Some of the Reverend Frank Milvey's brethren had found
themselves exceedingly uncomfortable in their minds, because
they were required to bury the dead too hopefully. But, the
Reverend Frank, inclining to the belief that they were required to
do one or two other things (say out of nine-and-thirty) calculated
to trouble their consciences rather more if they would think as
much about them, held his peace.

Indeed, the Reverend Frank Milvey was a forbearing man, who
noticed many sad warps and blights in the vineyard wherein he
worked, and did not profess that they made him savagely wise.
He only learned that the more he himself knew, in his little limited
human way, the better he could distantly imagine what
Omniscience might know.

Wherefore, if the Reverend Frank had had to read the words that
troubled some of his brethren, and profitably touched innumerable
hearts, in a worse case than Johnny's, he would have done so out
of the pity and humility of his soul. Reading them over Johnny, he
thought of his own six children, but not of his poverty, and read
them with dimmed eyes. And very seriously did he and his bright
little wife, who had been listening, look down into the small grave
and walk home arm-in-arm.

There was grief in the aristocratic house, and there was joy in the
Bower. Mr Wegg argued, if an orphan were wanted, was he not
an orphan himself; and could a better be desired? And why go
beating about Brentford bushes, seeking orphans forsooth who
had established no claims upon you and made no sacrifices for
you, when here was an orphan ready to your hand who had given
up in your cause, Miss Elizabeth, Master George, Aunt Jane, and
Uncle Parker?

Mr Wegg chuckled, consequently, when he heard the tidings.
Nay, it was afterwards affirmed by a witness who shall at present
be nameless, that in the seclusion of the Bower he poked out his
wooden leg, in the stage-ballet manner, and executed a taunting or
triumphant pirouette on the genuine leg remaining to him.

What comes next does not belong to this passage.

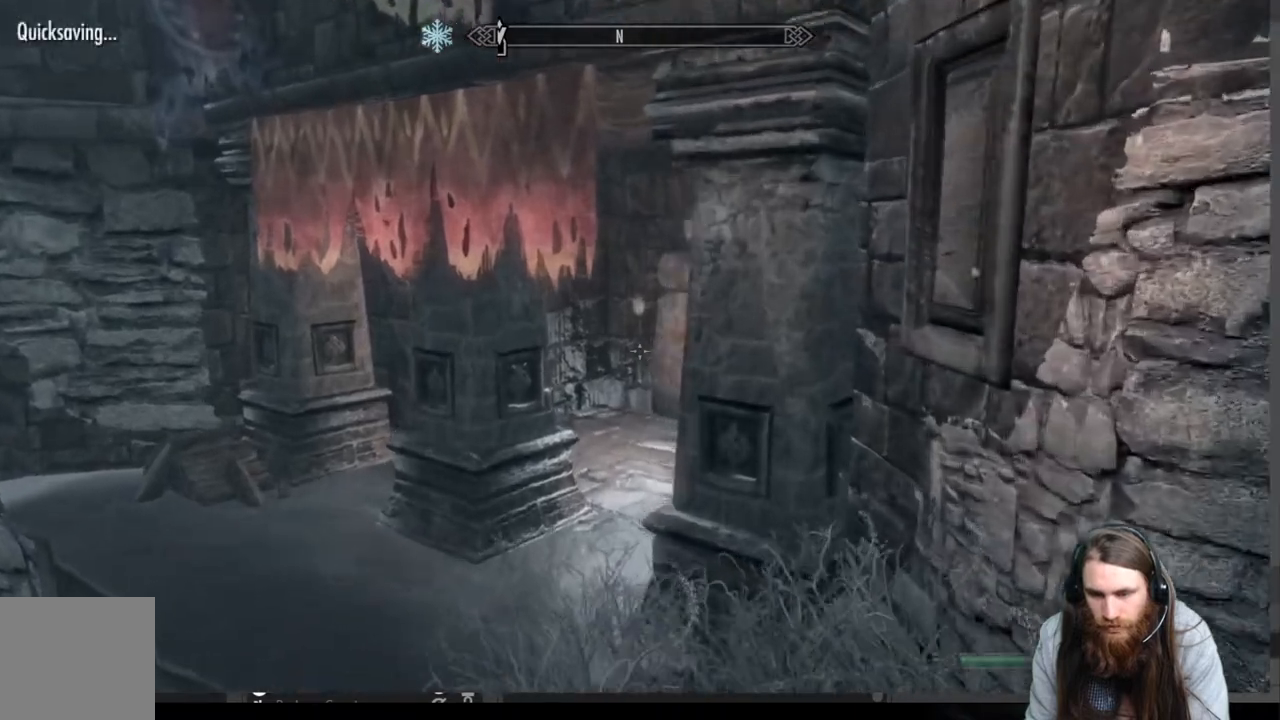
{"buttons": ["A"], "left_stick": "up", "right_stick": "center", "events": [[133, "A", "down"]]}
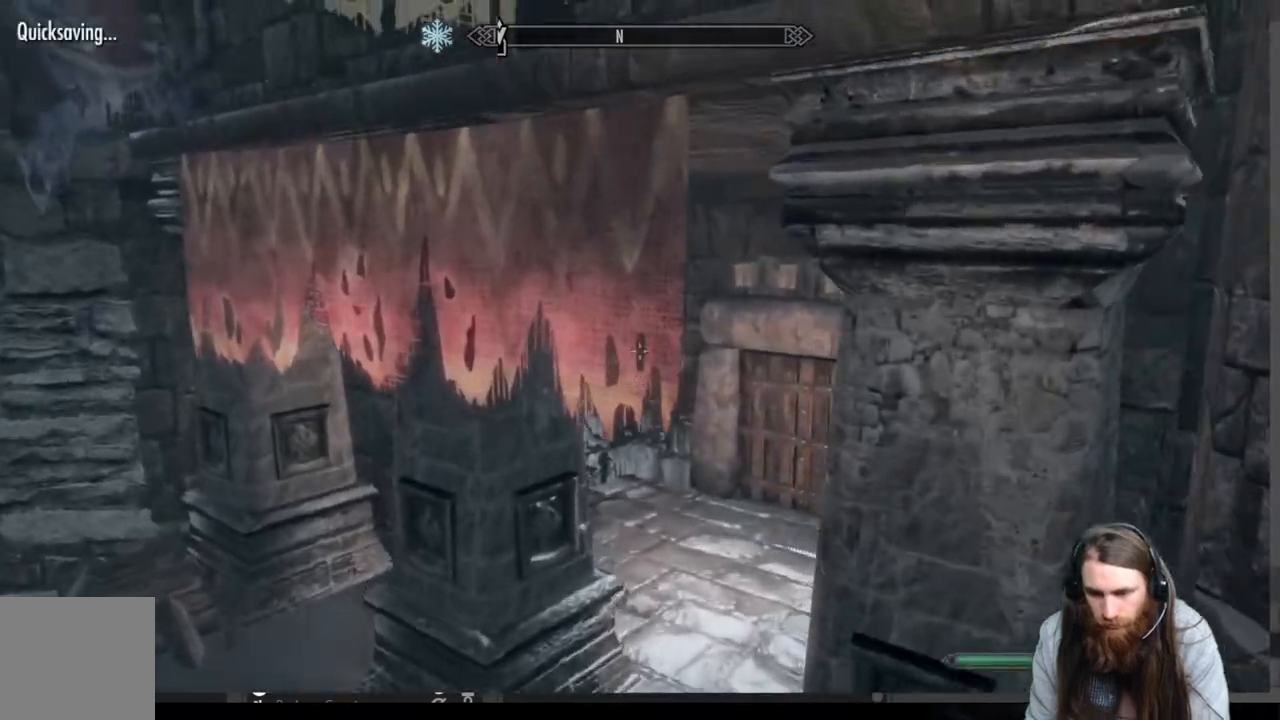
{"buttons": [], "left_stick": "up", "right_stick": "center", "events": [[17, "A", "up"], [117, "right_stick", "right"], [217, "right_stick", "center"], [367, "right_stick", "up-right"], [417, "right_stick", "center"]]}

John Rokesmith's manner towards Mrs Boffin at this time, was
more the manner of a young man towards a mother, than that of a
Secretary towards his employer's wife. It had always been marked
by a subdued affectionate deference that seemed to have sprung
up on the very day of his engagement; whatever was odd in her
dress or her ways had seemed to have no oddity for him; he had
sometimes borne a quietly-amused face in her company, but still it
had seemed as if the pleasure her genial temper and radiant nature
yielded him, could have been quite as naturally expressed in a tear
as in a smile. The completeness of his sympathy with her fancy
for having a little John Harmon to protect and rear, he had shown
in every act and word, and now that the kind fancy was
disappointed, he treated it with a manly tenderness and respect for
which she could hardly thank him enough.

'But I do thank you, Mr Rokesmith,' said Mrs Boffin, 'and I thank
you most kindly. You love children.'

'I hope everybody does.'

'They ought,' said Mrs Boffin; 'but we don't all of us do what we
ought, do us?'

John Rokesmith replied, 'Some among us supply the short-comings
of the rest. You have loved children well, Mr Boffin has told me.'

Not a bit better than he has, but that's his way; he puts all the good
upon me. You speak rather sadly, Mr Rokesmith.'

'Do I?'

'It sounds to me so. Were you one of many children?' He shook
his head.

'An only child?'

'No there was another. Dead long ago.'

'Father or mother alive?'

'Dead.'--

'And the rest of your relations?'

'Dead--if I ever had any living. I never heard of any.'

At this point of the dialogue Bella came in with a light step. She
paused at the door a moment, hesitating whether to remain or
retire; perplexed by finding that she was not observed.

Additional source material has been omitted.